President Donald Trump released a statement Oct. 31 declaring November 2017 National Adoption Month. According to Trump’s statement, the month is meant to celebrate families who have chosen to adopt and acknowledge those children still waiting for adoption. There are over 1.5 million adopted children living in the U.S., making up 2.5 percent of all American children as of 2001. Approximately 135,000 children are adopted in the U.S. each year.
The Republicans’ recent tax proposal originally contained a clause that revoked federal funding for the adoption tax credit. This segment of the bill received heavy backlash on both sides of the aisle and was promptly removed only days after its addition and before it was passed through the House. Removal of the adoption tax credit would have threatened potential adoptive parents’ ability to finance the steep costs of adoption in the U.S.
Nearly 64,000 U.S. families used the adoption tax credit in 2015, according to USA Today. The credit is worth a maximum of $13,570 for qualified adoption expenses including lawyer fees, travel expenses and “reasonable and necessary adoption fees” according to the IRS. A study conducted by Adoptive Families Magazine found the average total cost of adoption through an agency to be $39,966, well over the federal tax credit offered and much steeper than most American families can finance.
The irony of a proposed tax plan revoking the adoption credit while being supported by Republican pro-life congressman like Speaker Paul Ryan was not lost on many opponents of the bill. Democrats, pro-lifers and non-partisan adoption advocates alike criticized the bill for its potential harmful effects on adoption rates with good reason. Thousands of families have relied on this tax credit throughout the years and without it, many may not have been able to fund their adoption.
“It’s stunning to me that this package that is supposed to be pro-family eliminates the adoption tax credit, which is definitely not pro-family,” said Michaela Sims, spokesperson for Save the Adoption Tax Credit, before the proposal was reversed. “At the minimum, it’s a tax increase for families who choose to adopt. But at maximum, it could have a chilling effect on adoption.”
Proponents of the bill defended the cuts to adoption funding on behalf of the bigger financial picture. “The call is this: Do we want a tax code that has special provisions that you may need once in your life, or do we want a tax code that lowers rates every year of your life?” asked Rep. Kevin Brady, a Texas Republican and head of the House tax-writing committee.
The bigger picture of removing the adoption tax credit would, in reality, be a counterproductive means of lowering taxes while slashing critical funding for adoptions. Though the cut may have provided a minimal tax break for American taxpayers, the long-term effects on children in need of adoption would greatly offset any benefit.

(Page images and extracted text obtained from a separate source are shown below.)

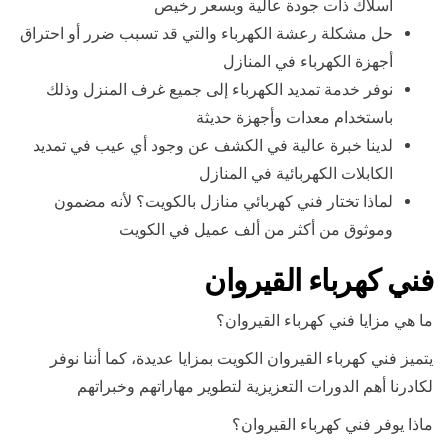
أسلاك ذات جودة عالية وبسعر رخيص
حل مشكلة رعشة الكهرباء والتي قد تسبب ضرر أو احتراق
أجهزة الكهرباء في المنازل
نوفر خدمة تمديد الكهرباء إلى جميع غرف المنزل وذلك
باستخدام معدات وأجهزة حديثة
لدينا خبرة عالية في الكشف عن وجود أي عيب في تمديد
الكابلات الكهربائية في المنازل
لماذا تختار فني كهربائي منازل بالكويت؟ لأنه مضمون
وموثوق من أكثر من ألف عميل في الكويت
فني كهرباء القيروان
ما هي مزايا فني كهرباء القيروان؟
يتميز فني كهرباء القيروان الكويت بمزايا عديدة، كما أننا نوفر
لكادرنا أهم الدورات التعزيزية لتطوير مهاراتهم وخبراتهم
ماذا يوفر فني كهرباء القيروان؟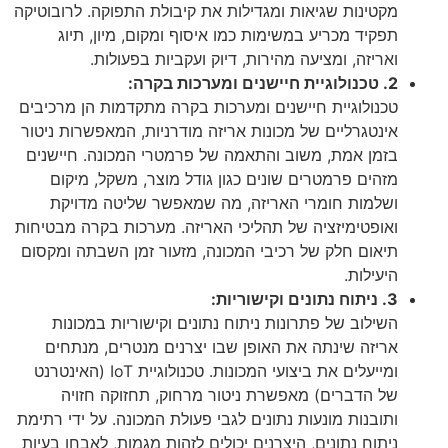
מקטינות שגיאות ומגדילות את קיבולת התפוקה. לרובוטיקה
תפקיד מכריע במשימות כמו איסוף ומקום, מיון, תיוג
ואריזה, ומציעה מהירות, דיוק ועקביות בפעולות.
2. טכנולוגיית חיישנים ומערכות בקרה:
טכנולוגיית חיישנים ומערכות בקרה מתקדמות הן מרכיבים
אינטגרליים של מכונות אריזה מודרניות, המאפשרות ניטור
בזמן אמת, משוב והתאמה של פרמטרי המכונה. חיישנים
מזהים פרמטרים שונים כגון גודל מוצר, משקל, מיקום
ושלמות חומרי האריזה, מה שמאפשר שליטה מדויקת
ואופטימיזציה של תהליכי האריזה. מערכות בקרה מבטיחות
תיאום חלק של רכיבי המכונה, מזעור זמן השבתה ומקסום
היעילות.
3. ניתוח נתונים וקישוריות:
השילוב של פתרונות ניתוח נתונים וקישוריות במכונות
אריזה שינתה את האופן שבו יצרנים מנטרים, מנתחים
ומייעלים את ביצועי המכונות. טכנולוגיית IoT (האינטרנט
של הדברים) מאפשרת ניטור מרחוק, תחזוקה חזויה
ותובנות מונעות נתונים לגבי פעולת המכונה. על ידי רתימת
ניתוח נתונים, היצרנים יכולים לזהות מגמות, לאבחן בעיות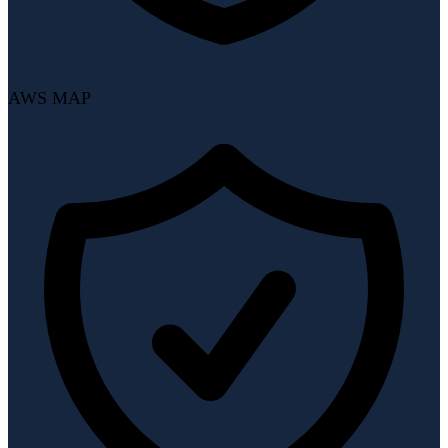
AWS MAP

The adoption system has a wide set of complicated pre-existing difficulties, and revoking funding would only intensify them. Fighting to protect the adoption tax credit, along with removing excessive red tape and reducing sky-high adoption costs, is necessary to better American adoptions. Legislators should not rely on using tax reduction as a crutch for harming vulnerable groups.
Hannah Kleinpeter is a 20-year-old mass communication junior from Baton Rouge, Louisiana.